- **TRY IT**:
Transcribe exactly everything in the data below from the line containing "index tip: (582, 361)" down to the line containing "ring dip: (893, 1012)", both lines included and nothing further.

- **GIVEN RECORDS**:
* * *
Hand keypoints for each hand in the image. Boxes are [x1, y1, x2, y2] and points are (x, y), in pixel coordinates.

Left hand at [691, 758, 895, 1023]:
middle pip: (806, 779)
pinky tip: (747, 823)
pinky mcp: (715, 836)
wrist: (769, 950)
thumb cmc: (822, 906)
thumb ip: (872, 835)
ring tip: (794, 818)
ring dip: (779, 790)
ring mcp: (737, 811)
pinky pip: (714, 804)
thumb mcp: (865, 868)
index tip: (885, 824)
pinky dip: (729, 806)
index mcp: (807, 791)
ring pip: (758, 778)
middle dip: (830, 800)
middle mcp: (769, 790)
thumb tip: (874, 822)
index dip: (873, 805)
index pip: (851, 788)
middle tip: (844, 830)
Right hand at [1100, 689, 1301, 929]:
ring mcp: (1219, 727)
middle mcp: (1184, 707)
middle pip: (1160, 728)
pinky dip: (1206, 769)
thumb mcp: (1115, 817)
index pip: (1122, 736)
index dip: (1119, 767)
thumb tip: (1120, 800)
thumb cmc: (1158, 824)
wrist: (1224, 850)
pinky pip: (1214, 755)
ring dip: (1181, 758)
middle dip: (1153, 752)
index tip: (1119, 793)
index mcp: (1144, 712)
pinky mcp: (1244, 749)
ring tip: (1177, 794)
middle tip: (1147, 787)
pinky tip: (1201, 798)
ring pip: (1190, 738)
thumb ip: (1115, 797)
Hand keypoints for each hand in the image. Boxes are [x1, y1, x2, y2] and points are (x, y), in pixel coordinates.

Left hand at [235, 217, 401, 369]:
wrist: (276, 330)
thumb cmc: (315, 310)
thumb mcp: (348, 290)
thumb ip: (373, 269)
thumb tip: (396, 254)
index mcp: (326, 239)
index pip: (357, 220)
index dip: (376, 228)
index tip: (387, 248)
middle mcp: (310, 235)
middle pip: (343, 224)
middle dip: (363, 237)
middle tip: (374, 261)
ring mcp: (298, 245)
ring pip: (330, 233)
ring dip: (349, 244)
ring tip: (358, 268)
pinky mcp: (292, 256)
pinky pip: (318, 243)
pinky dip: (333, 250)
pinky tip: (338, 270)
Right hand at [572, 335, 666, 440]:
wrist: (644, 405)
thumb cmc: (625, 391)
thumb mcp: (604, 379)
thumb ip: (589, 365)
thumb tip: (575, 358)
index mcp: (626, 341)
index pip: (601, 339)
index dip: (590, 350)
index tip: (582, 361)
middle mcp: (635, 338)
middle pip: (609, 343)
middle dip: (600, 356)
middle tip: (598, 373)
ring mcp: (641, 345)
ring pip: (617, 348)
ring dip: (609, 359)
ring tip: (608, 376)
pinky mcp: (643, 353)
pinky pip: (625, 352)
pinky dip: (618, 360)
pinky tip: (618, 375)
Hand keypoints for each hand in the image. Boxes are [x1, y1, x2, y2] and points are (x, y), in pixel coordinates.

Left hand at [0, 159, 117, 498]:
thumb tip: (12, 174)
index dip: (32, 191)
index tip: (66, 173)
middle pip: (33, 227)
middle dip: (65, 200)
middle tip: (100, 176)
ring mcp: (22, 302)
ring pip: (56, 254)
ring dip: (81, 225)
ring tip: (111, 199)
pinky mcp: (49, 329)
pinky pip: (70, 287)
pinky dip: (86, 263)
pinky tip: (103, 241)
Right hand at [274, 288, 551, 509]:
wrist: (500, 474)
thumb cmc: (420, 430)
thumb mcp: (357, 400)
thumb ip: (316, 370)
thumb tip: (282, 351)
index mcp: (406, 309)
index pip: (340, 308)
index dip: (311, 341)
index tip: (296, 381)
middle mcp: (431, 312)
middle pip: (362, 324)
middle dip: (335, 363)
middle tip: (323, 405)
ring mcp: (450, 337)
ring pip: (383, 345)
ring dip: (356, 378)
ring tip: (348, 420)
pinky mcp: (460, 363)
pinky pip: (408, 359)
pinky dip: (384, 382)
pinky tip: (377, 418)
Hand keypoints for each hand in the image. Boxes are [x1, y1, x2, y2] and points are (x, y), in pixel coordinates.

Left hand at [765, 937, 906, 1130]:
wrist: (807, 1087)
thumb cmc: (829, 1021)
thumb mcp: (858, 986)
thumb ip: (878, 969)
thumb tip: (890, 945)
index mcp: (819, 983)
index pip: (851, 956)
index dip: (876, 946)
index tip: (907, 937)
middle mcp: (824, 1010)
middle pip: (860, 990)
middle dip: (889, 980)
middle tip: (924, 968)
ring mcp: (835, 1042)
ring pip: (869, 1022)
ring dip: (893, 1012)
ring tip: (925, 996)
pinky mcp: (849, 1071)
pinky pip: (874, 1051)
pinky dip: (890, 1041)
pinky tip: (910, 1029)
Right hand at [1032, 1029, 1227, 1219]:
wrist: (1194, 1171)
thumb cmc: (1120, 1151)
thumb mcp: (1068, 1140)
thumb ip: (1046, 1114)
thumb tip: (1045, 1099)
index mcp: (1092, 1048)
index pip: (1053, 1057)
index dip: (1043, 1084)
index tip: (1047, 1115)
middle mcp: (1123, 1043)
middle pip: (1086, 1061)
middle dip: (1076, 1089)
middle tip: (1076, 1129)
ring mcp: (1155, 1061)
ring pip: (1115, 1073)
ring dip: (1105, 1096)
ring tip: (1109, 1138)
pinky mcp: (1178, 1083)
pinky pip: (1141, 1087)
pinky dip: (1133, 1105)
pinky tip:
* * *
- **EXPECTED ANSWER**:
index tip: (582, 361)
middle mcp: (635, 338)
middle pip: (609, 343)
middle dip: (600, 356)
middle tip: (598, 373)
ring mcp: (641, 345)
ring pip: (617, 348)
ring dip: (609, 359)
ring tip: (608, 376)
pinky mcp: (643, 353)
pinky pip: (625, 352)
pinky dip: (618, 360)
pinky tip: (618, 375)
Hand keypoints for each hand in the image. Boxes are [x1, y1, x2, y2] and points are (x, y), in pixel coordinates.

Left hand at [0, 159, 117, 498]:
thumb tip: (12, 174)
index dip: (32, 191)
index tip: (66, 173)
middle pip: (33, 227)
middle dip: (65, 200)
middle tip: (100, 176)
ring mcp: (22, 302)
ring pip: (56, 254)
ring dip: (81, 225)
ring tip: (111, 199)
pinky mcp: (49, 329)
pinky pip: (70, 287)
pinky dip: (86, 263)
pinky tip: (103, 241)
Right hand at [274, 288, 551, 509]:
wrist: (500, 474)
thumb cmc: (420, 430)
thumb mcp: (357, 400)
thumb ip: (316, 370)
thumb tip: (282, 351)
index mcp: (406, 309)
index pip: (340, 308)
index dip: (311, 341)
index tip: (296, 381)
middle mcp: (431, 312)
middle pip: (362, 324)
middle dip: (335, 363)
middle tip: (323, 405)
ring mcp: (450, 337)
ring pip: (383, 345)
ring dip: (356, 378)
ring tip: (348, 420)
pinky mcp: (460, 363)
pinky pip: (408, 359)
pinky dip: (384, 382)
pinky tip: (377, 418)
Hand keypoints for each hand in the image. Boxes are [x1, y1, x2, y2] and points are (x, y), in pixel coordinates.

Left hand at [765, 937, 906, 1130]:
wrist: (807, 1087)
thumb cmc: (829, 1021)
thumb mcp: (858, 986)
thumb ip: (878, 969)
thumb tip: (890, 945)
index mcp: (819, 983)
index pip: (851, 956)
index dip: (876, 946)
index tip: (907, 937)
middle mcp: (824, 1010)
middle pip: (860, 990)
middle dip: (889, 980)
middle tip: (924, 968)
ring mcp: (835, 1042)
ring pip: (869, 1022)
ring dip: (893, 1012)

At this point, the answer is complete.